• _WORK INSTRUCTIONS_:
Rewrite every row below, swapping "PIM" for "PEN" wherever it appears and leaving everything else the same.
## START EXTRACTED ENTRIES
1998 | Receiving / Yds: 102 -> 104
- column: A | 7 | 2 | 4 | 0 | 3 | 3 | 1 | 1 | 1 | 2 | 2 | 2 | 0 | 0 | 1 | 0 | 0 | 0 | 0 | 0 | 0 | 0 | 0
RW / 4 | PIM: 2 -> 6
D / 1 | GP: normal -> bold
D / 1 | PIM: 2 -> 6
## END EXTRACTED ENTRIES
• _EXERCISE ANSWER_:
1998 | Receiving / Yds: 102 -> 104
- column: A | 7 | 2 | 4 | 0 | 3 | 3 | 1 | 1 | 1 | 2 | 2 | 2 | 0 | 0 | 1 | 0 | 0 | 0 | 0 | 0 | 0 | 0 | 0
RW / 4 | PEN: 2 -> 6
D / 1 | GP: normal -> bold
D / 1 | PEN: 2 -> 6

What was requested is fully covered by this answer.